The most direct appropriation is presented in two wall works, each depicting at least 100 colorful and feathered bird skins from the collection, arranged in radial patterns, like mandalas. The museum collected these âstudy skinsâ from around the world between 1889 and 1993 for research purposes; Bey uses their hues and shapes for more purely aesthetic purposes.
âI felt like I was painting or weaving, or maybe doing both, because I literally spin colors with objects,â he said.
Another piece, “O’Keeffe’s Leis”, recalls Bey’s childhood fascination not only with the museum’s iconic dinosaur skeletons, but also the steel frames that supported them, which he considers sculptures apart. whole. True to his interest in jewelry works in recent years – he calls them “adornments” – “O’Keeffe’s Leis” is a large necklace, although far too heavy to wear. And it’s made from casts of the vertebrae of two dinosaurs: the Duck-billed Edmontosaurus and the Apatosaurus.

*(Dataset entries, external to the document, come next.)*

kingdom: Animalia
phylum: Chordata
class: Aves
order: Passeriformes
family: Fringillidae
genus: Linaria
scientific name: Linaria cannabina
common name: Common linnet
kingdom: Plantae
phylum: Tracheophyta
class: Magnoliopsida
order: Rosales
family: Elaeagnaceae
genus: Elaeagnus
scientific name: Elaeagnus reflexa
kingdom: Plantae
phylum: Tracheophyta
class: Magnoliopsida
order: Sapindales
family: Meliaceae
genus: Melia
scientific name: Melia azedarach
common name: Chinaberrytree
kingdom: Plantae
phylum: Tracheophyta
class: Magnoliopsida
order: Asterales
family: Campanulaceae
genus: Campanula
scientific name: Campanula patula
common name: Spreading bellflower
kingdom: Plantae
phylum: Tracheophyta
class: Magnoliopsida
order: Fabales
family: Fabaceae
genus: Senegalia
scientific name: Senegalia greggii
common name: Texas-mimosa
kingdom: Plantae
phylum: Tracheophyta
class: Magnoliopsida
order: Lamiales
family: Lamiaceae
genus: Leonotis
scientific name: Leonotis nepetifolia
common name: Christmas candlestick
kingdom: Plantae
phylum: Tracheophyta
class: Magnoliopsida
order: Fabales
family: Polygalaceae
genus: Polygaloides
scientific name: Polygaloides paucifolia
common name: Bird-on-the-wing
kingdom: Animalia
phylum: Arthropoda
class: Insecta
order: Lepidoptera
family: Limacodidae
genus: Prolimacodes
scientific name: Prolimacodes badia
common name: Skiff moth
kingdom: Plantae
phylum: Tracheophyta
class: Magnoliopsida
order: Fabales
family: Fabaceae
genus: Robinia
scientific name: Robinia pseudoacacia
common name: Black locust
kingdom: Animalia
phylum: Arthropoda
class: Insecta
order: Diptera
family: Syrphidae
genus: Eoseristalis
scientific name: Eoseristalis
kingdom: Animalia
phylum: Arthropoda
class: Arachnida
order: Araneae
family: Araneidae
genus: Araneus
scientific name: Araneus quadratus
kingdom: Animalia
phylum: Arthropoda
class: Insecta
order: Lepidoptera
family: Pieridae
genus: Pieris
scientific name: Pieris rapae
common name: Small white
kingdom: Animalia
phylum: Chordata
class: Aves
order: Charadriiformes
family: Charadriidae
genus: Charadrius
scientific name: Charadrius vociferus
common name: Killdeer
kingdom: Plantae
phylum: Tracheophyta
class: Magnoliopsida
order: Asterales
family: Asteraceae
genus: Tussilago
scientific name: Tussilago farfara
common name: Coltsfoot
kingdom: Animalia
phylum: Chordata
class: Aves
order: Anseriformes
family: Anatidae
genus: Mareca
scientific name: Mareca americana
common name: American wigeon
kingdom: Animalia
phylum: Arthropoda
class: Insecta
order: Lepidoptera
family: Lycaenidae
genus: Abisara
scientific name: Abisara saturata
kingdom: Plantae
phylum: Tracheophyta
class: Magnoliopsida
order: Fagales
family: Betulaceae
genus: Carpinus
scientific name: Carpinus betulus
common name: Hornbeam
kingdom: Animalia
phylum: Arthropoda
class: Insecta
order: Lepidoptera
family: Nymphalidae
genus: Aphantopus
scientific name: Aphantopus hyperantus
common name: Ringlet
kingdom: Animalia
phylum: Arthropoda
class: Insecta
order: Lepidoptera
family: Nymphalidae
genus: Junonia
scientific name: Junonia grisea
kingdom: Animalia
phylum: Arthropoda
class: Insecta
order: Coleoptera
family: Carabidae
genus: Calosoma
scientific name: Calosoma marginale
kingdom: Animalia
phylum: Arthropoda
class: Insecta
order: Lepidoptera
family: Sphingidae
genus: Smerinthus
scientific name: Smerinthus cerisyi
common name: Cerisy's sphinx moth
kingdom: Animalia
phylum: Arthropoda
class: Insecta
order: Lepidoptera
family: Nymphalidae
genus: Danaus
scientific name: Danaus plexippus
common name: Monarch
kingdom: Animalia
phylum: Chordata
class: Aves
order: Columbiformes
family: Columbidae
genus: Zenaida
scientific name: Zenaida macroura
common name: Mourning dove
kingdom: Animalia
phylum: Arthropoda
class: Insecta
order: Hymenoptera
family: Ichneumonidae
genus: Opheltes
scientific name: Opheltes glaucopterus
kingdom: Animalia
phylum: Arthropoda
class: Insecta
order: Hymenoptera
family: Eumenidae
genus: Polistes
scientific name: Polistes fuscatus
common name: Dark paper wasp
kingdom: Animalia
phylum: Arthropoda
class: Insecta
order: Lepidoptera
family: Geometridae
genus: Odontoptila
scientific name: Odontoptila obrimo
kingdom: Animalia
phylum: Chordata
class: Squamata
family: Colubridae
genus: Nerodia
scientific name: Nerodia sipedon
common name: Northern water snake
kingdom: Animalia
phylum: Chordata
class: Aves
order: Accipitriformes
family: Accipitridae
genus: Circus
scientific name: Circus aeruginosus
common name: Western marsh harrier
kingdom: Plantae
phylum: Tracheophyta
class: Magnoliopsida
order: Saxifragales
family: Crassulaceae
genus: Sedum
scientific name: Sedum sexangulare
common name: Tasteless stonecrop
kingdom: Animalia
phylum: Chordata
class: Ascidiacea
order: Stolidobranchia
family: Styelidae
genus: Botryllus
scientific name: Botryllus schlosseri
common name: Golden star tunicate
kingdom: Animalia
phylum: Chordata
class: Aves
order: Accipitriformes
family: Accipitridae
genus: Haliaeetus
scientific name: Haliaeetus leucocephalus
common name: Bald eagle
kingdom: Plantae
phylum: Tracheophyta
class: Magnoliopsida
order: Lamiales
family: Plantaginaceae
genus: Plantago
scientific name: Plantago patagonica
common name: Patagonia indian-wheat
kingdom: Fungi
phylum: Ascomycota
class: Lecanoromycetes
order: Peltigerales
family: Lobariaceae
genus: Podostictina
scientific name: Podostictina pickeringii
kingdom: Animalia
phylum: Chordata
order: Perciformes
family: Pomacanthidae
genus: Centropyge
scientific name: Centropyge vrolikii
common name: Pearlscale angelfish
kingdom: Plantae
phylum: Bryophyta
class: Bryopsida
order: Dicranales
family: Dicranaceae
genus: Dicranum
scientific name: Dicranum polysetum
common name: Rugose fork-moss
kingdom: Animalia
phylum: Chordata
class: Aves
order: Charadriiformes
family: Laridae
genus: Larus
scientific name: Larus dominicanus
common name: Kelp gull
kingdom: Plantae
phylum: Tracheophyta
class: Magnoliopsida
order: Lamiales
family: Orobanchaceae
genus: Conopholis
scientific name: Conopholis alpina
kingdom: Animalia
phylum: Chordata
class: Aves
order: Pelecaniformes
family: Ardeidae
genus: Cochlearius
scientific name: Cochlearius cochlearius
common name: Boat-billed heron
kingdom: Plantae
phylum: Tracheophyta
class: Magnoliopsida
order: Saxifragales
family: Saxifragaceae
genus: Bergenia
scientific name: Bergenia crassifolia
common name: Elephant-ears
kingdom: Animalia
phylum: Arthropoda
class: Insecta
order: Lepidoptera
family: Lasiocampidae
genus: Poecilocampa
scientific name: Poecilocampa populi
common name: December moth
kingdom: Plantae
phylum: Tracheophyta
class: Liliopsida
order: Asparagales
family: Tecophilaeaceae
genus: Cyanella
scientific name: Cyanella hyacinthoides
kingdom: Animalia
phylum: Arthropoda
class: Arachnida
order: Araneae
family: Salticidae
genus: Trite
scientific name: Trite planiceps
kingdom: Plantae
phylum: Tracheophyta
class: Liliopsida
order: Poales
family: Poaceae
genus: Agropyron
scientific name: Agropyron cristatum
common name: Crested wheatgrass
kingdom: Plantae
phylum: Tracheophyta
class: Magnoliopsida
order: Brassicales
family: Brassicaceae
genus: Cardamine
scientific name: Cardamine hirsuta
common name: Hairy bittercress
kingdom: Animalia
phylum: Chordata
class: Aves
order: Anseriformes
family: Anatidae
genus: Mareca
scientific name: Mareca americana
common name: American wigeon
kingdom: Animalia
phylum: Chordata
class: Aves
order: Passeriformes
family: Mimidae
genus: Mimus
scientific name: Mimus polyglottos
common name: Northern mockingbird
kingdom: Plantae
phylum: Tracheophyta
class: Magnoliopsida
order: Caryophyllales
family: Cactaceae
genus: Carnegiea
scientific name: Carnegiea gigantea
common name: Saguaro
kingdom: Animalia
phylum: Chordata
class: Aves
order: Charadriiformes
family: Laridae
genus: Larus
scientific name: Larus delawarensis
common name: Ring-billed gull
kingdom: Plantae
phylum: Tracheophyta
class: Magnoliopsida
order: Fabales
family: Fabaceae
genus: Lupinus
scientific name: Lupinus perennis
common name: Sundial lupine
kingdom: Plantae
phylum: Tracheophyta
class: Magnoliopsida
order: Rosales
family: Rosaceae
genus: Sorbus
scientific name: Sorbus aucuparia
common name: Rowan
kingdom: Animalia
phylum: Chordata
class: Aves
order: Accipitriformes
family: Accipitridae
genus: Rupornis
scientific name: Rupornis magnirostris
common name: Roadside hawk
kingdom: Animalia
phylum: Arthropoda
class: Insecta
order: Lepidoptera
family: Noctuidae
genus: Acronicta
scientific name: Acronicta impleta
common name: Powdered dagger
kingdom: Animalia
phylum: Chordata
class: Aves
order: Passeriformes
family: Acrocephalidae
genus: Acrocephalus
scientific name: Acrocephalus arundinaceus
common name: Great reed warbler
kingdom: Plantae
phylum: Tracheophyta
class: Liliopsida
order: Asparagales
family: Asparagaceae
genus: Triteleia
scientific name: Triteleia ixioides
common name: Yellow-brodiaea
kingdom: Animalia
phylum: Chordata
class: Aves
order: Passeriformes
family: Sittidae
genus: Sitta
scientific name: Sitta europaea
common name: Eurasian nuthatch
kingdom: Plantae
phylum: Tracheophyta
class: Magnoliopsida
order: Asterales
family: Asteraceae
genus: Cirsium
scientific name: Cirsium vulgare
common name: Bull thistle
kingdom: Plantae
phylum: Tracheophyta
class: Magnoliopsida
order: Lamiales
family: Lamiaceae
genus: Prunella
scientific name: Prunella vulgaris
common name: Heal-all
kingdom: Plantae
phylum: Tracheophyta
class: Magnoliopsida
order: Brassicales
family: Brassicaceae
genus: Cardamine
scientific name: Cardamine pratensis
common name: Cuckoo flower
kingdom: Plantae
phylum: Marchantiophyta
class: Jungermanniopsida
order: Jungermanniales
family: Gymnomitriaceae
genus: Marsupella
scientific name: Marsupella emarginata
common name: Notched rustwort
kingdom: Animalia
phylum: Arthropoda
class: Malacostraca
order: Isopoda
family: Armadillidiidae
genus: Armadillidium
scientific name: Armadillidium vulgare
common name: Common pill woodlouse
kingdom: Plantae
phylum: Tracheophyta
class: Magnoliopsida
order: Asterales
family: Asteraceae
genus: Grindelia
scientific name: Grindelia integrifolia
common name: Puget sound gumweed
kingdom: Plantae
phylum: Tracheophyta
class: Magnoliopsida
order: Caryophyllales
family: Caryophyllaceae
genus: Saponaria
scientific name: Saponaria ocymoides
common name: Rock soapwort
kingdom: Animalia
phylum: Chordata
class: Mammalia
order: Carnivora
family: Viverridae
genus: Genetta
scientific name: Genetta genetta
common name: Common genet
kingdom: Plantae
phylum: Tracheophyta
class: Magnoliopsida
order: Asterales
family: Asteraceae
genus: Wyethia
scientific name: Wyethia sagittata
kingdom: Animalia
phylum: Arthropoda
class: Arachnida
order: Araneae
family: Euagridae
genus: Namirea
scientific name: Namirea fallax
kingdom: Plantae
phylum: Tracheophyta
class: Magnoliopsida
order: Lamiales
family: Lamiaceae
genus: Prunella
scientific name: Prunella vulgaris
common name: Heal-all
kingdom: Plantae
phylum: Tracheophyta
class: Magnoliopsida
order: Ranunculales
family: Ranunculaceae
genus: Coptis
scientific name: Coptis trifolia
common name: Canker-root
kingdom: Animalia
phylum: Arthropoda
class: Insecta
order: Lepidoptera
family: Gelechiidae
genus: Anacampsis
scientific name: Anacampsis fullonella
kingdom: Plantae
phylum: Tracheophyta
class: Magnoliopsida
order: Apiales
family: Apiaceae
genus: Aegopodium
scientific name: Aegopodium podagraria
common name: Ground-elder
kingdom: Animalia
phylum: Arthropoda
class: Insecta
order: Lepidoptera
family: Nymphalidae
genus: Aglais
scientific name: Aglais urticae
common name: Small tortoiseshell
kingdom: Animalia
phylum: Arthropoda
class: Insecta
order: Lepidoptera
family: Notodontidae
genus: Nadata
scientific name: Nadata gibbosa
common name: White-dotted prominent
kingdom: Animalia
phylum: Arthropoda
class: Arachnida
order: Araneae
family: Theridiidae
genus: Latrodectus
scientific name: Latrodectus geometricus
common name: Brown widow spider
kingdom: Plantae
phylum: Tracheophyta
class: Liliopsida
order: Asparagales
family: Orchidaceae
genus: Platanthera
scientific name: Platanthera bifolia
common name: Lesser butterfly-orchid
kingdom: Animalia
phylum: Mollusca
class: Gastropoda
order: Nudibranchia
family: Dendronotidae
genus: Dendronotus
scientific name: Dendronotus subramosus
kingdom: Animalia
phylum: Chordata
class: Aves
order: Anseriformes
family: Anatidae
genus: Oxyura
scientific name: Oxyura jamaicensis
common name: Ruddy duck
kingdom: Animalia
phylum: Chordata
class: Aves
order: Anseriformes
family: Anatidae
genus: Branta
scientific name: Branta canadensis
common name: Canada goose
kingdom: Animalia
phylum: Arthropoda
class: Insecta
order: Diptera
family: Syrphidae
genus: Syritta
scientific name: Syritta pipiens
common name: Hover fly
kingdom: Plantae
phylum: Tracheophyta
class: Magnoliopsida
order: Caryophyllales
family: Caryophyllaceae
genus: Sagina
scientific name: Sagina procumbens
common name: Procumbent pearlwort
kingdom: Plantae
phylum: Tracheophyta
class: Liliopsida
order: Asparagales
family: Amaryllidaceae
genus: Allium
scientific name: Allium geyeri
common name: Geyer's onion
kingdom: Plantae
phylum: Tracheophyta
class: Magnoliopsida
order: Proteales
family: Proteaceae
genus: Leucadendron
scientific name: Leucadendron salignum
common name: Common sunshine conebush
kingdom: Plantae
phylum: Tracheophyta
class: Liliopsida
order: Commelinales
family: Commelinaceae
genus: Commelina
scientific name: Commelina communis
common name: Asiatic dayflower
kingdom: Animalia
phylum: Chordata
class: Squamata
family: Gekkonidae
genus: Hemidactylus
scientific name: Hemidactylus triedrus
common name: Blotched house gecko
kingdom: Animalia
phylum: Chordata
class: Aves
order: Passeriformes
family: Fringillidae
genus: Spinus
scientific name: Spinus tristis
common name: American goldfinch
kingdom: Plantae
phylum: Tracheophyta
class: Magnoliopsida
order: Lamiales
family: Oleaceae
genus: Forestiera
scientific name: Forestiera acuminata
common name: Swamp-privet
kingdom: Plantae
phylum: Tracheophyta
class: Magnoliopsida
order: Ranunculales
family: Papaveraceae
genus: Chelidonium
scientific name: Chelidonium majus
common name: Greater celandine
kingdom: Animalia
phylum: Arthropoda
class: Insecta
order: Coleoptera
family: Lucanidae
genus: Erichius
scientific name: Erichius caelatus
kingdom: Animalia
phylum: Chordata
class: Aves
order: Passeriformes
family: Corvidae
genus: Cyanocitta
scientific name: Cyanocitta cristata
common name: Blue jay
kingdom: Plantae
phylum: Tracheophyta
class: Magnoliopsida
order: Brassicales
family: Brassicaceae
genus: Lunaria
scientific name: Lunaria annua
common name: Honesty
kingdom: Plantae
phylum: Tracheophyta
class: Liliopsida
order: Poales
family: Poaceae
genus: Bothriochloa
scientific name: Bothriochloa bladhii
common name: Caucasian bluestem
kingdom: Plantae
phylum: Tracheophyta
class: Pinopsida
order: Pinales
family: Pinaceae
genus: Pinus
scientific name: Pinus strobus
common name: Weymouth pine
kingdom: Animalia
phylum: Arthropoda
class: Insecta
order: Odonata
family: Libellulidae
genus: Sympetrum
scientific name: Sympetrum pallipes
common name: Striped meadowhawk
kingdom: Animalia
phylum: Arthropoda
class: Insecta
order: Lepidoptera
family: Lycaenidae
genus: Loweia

âI actually used casts of vertebrae that the paleontology department had here, and made molds from those to produce them in glass,â Bey said. “I literally used an object from natural history and translated it into glass.” (The title of the work of course alludes to the work of painter Georgia O’Keeffe, who had her own fascination with skeletons.)
The largest single piece in the exhibit is “Raptor Rougher”, a 10 foot tall necklace made of colorful, patterned, molded glass raptor talons and mounted on the gallery wall.
Other installations include a display of some of the museum’s Tonga axes, agricultural implements used by the Tonga people in Zimbabwe. There is a history of colonization here, as some Tonga was dispossessed by the British, but Bey said he was also simply intrigued by the shape of the axes, with their raw steel blades.
Closer to home, Bey includes in the exhibition canes carved by her father, Nathaniel Bey, a coppersmith who also frequented the Carnegie. The sticks hang next to sticks carved by Sharif Bey.
Although his work has been exhibited around the world, getting personal exposure at the institution where his artistic career began in some ways is particularly meaningful, Bey said.
âIt’s not just a victory for me personally, it’s a victory for my people. It’s a victory for my community, it’s a victory for Pittsburgh, âhe said. He added that the honor highlights the importance of arts programs for children, whose funding has been cut in schools and communities across the country.
Carnegie’s Art Connection program, however, survives, just as it did when Bey walked the museum lobby nearly 40 years ago.